Requirement: From the records, pick out and copy each line containing "Scott".

[Dataset extract — start]

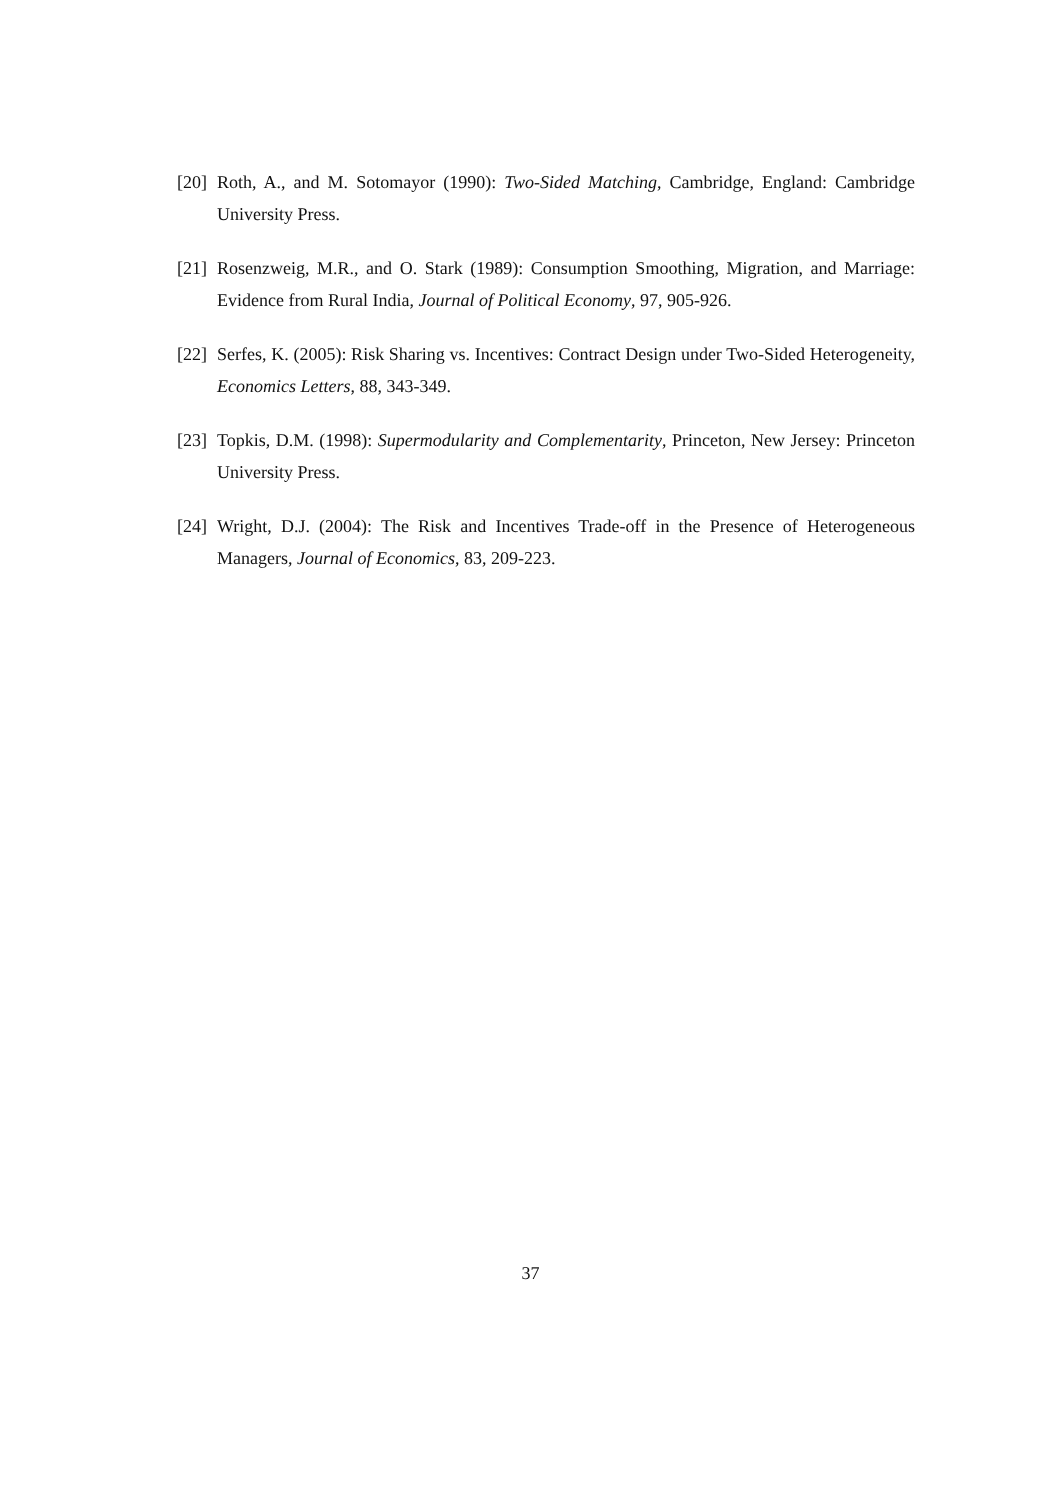[20] Roth, A., and M. Sotomayor (1990): Two-Sided Matching, Cambridge, England: Cambridge University Press.
[21] Rosenzweig, M.R., and O. Stark (1989): Consumption Smoothing, Migration, and Marriage: Evidence from Rural India, Journal of Political Economy, 97, 905-926.
[22] Serfes, K. (2005): Risk Sharing vs. Incentives: Contract Design under Two-Sided Heterogeneity, Economics Letters, 88, 343-349.
[23] Topkis, D.M. (1998): Supermodularity and Complementarity, Princeton, New Jersey: Princeton University Press.
[24] Wright, D.J. (2004): The Risk and Incentives Trade-off in the Presence of Heterogeneous Managers, Journal of Economics, 83, 209-223.
37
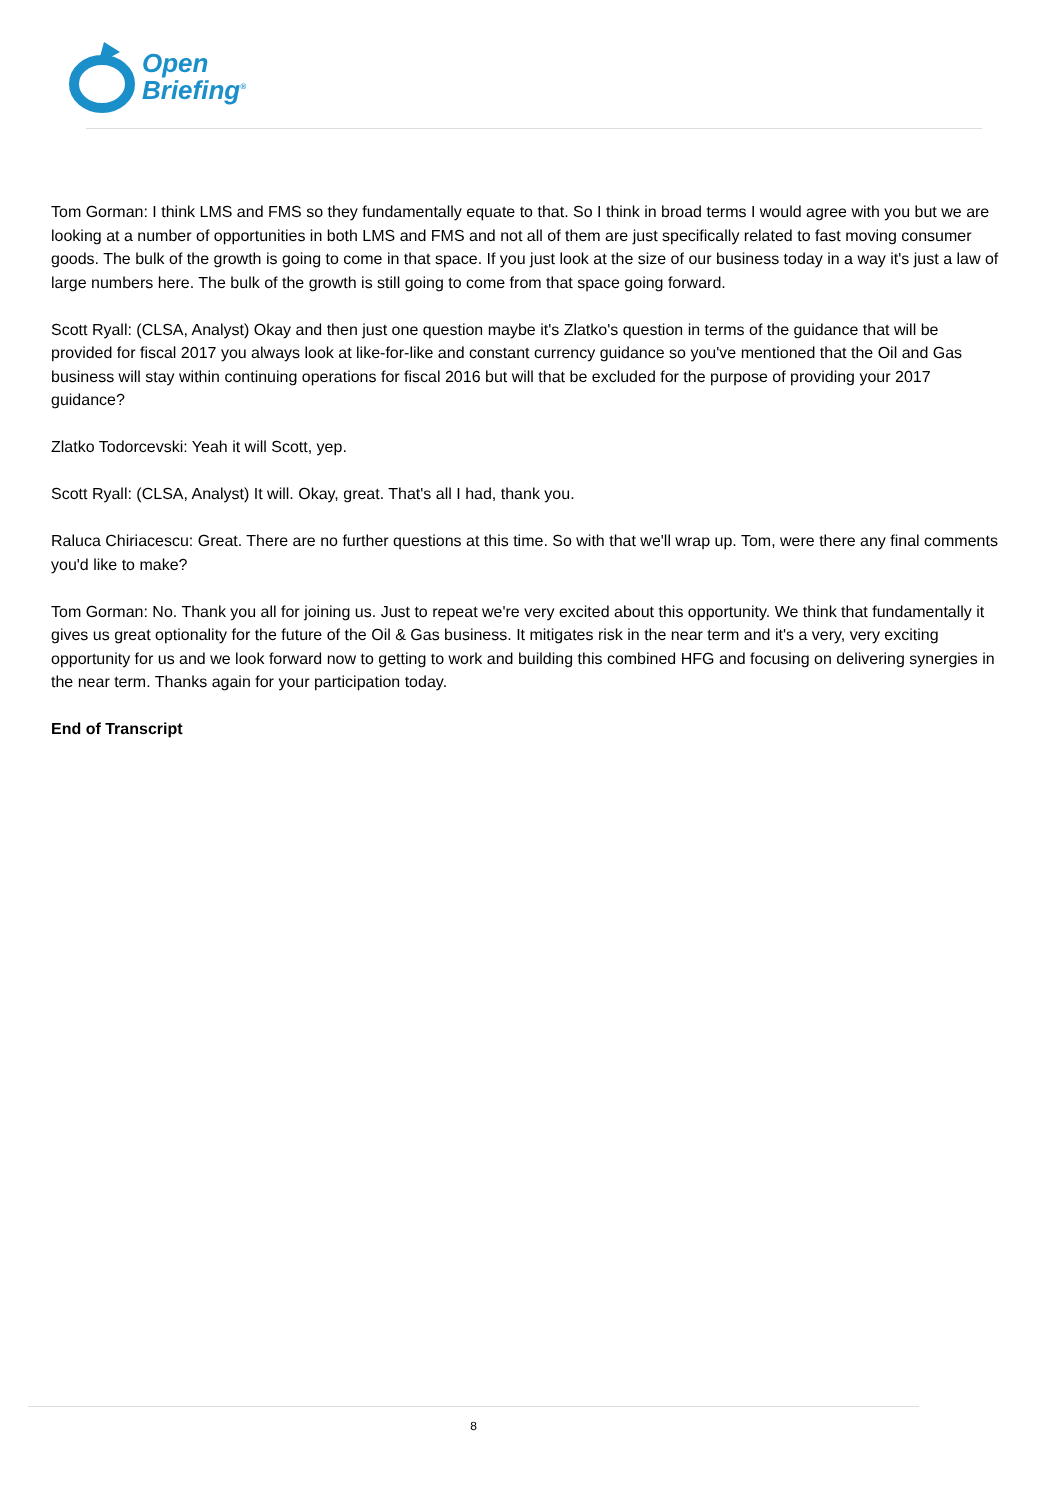Open
Briefing<sup>®</sup>
Tom Gorman: I think LMS and FMS so they fundamentally equate to that. So I think in broad terms I would agree with you but we are looking at a number of opportunities in both LMS and FMS and not all of them are just specifically related to fast moving consumer goods. The bulk of the growth is going to come in that space. If you just look at the size of our business today in a way it's just a law of large numbers here. The bulk of the growth is still going to come from that space going forward.
Scott Ryall: (CLSA, Analyst) Okay and then just one question maybe it's Zlatko's question in terms of the guidance that will be provided for fiscal 2017 you always look at like-for-like and constant currency guidance so you've mentioned that the Oil and Gas business will stay within continuing operations for fiscal 2016 but will that be excluded for the purpose of providing your 2017 guidance?
Zlatko Todorcevski: Yeah it will Scott, yep.
Scott Ryall: (CLSA, Analyst) It will. Okay, great. That's all I had, thank you.
Raluca Chiriacescu: Great. There are no further questions at this time. So with that we'll wrap up. Tom, were there any final comments you'd like to make?
Tom Gorman: No. Thank you all for joining us. Just to repeat we're very excited about this opportunity. We think that fundamentally it gives us great optionality for the future of the Oil & Gas business. It mitigates risk in the near term and it's a very, very exciting opportunity for us and we look forward now to getting to work and building this combined HFG and focusing on delivering synergies in the near term. Thanks again for your participation today.
End of Transcript
8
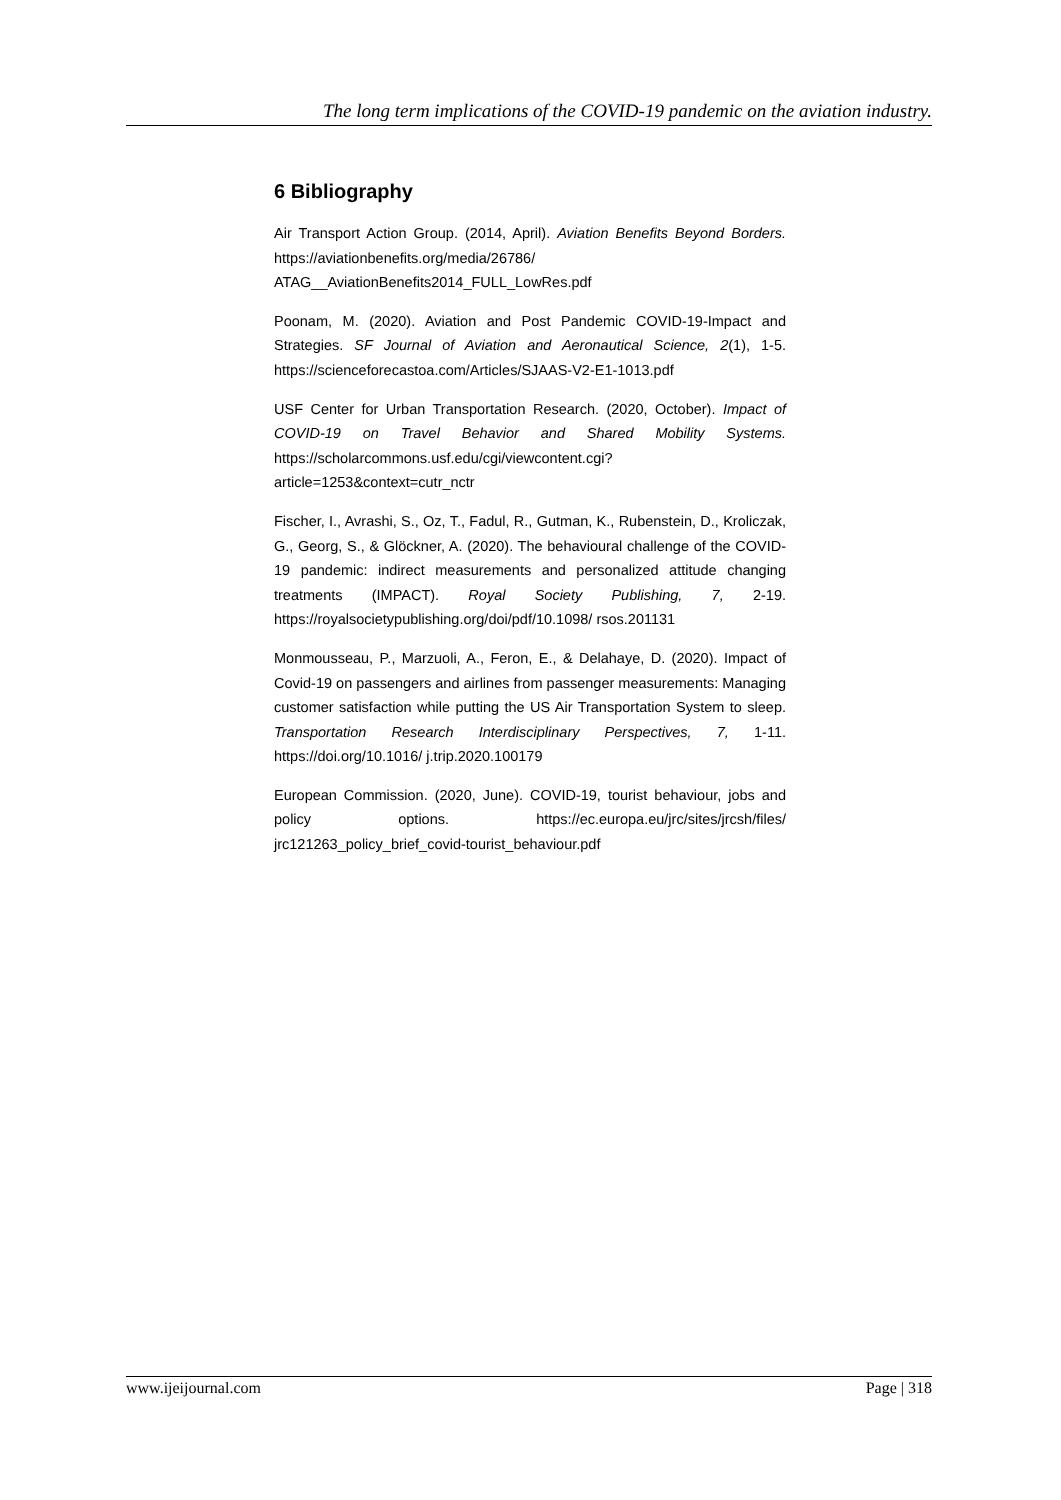The long term implications of the COVID-19 pandemic on the aviation industry.
6 Bibliography
Air Transport Action Group. (2014, April). Aviation Benefits Beyond Borders. https://aviationbenefits.org/media/26786/ ATAG__AviationBenefits2014_FULL_LowRes.pdf
Poonam, M. (2020). Aviation and Post Pandemic COVID-19-Impact and Strategies. SF Journal of Aviation and Aeronautical Science, 2(1), 1-5. https://scienceforecastoa.com/Articles/SJAAS-V2-E1-1013.pdf
USF Center for Urban Transportation Research. (2020, October). Impact of COVID-19 on Travel Behavior and Shared Mobility Systems. https://scholarcommons.usf.edu/cgi/viewcontent.cgi? article=1253&context=cutr_nctr
Fischer, I., Avrashi, S., Oz, T., Fadul, R., Gutman, K., Rubenstein, D., Kroliczak, G., Georg, S., & Glöckner, A. (2020). The behavioural challenge of the COVID-19 pandemic: indirect measurements and personalized attitude changing treatments (IMPACT). Royal Society Publishing, 7, 2-19. https://royalsocietypublishing.org/doi/pdf/10.1098/ rsos.201131
Monmousseau, P., Marzuoli, A., Feron, E., & Delahaye, D. (2020). Impact of Covid-19 on passengers and airlines from passenger measurements: Managing customer satisfaction while putting the US Air Transportation System to sleep. Transportation Research Interdisciplinary Perspectives, 7, 1-11. https://doi.org/10.1016/ j.trip.2020.100179
European Commission. (2020, June). COVID-19, tourist behaviour, jobs and policy options. https://ec.europa.eu/jrc/sites/jrcsh/files/ jrc121263_policy_brief_covid-tourist_behaviour.pdf
www.ijeijournal.com Page | 318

[Dataset extract — finish]

Written answer:
Scott Ryall: (CLSA, Analyst) Okay and then just one question maybe it's Zlatko's question in terms of the guidance that will be provided for fiscal 2017 you always look at like-for-like and constant currency guidance so you've mentioned that the Oil and Gas business will stay within continuing operations for fiscal 2016 but will that be excluded for the purpose of providing your 2017 guidance?
Zlatko Todorcevski: Yeah it will Scott, yep.
Scott Ryall: (CLSA, Analyst) It will. Okay, great. That's all I had, thank you.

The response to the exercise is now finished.